The show's bad blender drink of family and fornication gets frothier and more toxic this week. “In a Lonely Place” finds Hank leaning woozily against the bar, trying in vain to refuse a round on the house.
Hank makes needy Ashby promise to keep his paws off underage Mia, but it's obvious even before Hank walks in on them again that Ashby's not to be trusted. Hank tries to get out of his contract, but Charlie advises him that if he doesn't write Ashby's bio, he'll have to make the screenplay for that “punching 'n' fucking” novel that almost-sorta-stepdaughter Mia stole from him.

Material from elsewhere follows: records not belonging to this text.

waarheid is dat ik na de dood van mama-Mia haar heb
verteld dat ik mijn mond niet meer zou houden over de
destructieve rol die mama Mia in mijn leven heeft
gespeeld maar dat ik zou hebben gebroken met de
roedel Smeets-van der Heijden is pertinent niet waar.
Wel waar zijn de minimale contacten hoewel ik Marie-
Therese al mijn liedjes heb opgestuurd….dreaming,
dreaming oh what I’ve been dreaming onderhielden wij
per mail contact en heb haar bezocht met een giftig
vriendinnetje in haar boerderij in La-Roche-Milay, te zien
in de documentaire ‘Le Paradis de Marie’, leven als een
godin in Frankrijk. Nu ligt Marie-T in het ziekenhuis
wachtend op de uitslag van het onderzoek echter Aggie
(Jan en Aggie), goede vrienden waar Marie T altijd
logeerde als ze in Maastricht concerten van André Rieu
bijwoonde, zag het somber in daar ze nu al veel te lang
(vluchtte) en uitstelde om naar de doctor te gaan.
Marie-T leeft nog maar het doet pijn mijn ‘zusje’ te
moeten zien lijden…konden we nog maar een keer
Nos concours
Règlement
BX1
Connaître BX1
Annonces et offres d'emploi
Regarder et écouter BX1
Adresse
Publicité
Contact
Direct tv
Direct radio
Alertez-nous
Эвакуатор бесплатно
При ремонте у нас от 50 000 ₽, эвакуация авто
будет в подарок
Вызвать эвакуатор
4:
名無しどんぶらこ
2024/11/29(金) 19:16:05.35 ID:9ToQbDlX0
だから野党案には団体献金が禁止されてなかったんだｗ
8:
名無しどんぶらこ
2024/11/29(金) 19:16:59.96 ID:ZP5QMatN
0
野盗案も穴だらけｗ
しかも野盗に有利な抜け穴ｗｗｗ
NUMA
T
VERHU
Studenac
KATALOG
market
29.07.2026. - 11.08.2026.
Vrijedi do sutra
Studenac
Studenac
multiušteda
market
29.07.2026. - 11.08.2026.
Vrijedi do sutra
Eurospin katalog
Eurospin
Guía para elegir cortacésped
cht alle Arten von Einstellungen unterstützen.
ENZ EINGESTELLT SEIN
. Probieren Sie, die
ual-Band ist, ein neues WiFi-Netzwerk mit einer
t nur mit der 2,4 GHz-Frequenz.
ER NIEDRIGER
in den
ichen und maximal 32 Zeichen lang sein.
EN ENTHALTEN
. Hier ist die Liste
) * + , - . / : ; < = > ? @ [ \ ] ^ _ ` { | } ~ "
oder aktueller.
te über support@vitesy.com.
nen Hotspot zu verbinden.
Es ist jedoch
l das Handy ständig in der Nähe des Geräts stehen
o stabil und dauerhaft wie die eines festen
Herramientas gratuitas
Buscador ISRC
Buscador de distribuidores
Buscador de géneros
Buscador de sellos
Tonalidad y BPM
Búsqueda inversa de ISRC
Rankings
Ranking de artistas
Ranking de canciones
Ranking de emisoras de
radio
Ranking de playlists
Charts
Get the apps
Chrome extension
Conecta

Hank does a little better with his real daughter, dutifully showing up for a parent-teacher conference. With a flask. A surprisingly hot Justine Bateman plays the teacher, meaning, of course, that she hooks up with Hank. And also meaning, of course, that she's a little troubled herself.
Just in case the show hasn't overplayed the family-fornication dichotomy, it turns out the teacher is Becca's boyfriend's mom. And she's having her period. When Hank walks naked into the kitchen, a startled young Damien looks down and asks, "Mr. Moody? You fucked my mom? Did you hurt her?"
Becca dumps Damien when he calls her dad a dick, but she finally accepts that, well, Hank is a dick, and inspires her to deliver unto Hank the show's moral: “If you keep cracking jokes and taking another drink and pretending life is one big party, you will miss everything.”
Charlie, meanwhile, continues playing daddy for Daisy. When he finds out her old manager wants them to buy out her contract — and that Marcy spent their secret stash on drugs — he gives him the keys to his sports car. We're going to trust that his interest in her career is mostly paternal, but we can't quite figure out Marcy's motive in insisting that Daisy join mama and papa bear in their bed, rather than letting Charlie make up the guest room. Either Marcy's trying to compensate for that coke problem, or Charlie is (and we could say this every episode) one very lucky man.
See above. Also: Hank is slowly closing in on Ashby's one-who-got-away, Jamie Jones. We urge the writers to speed up this subplot, so the target audience can resume living vicariously through its good-natured bad boy, rather than feeling skeeved out every single second of the show.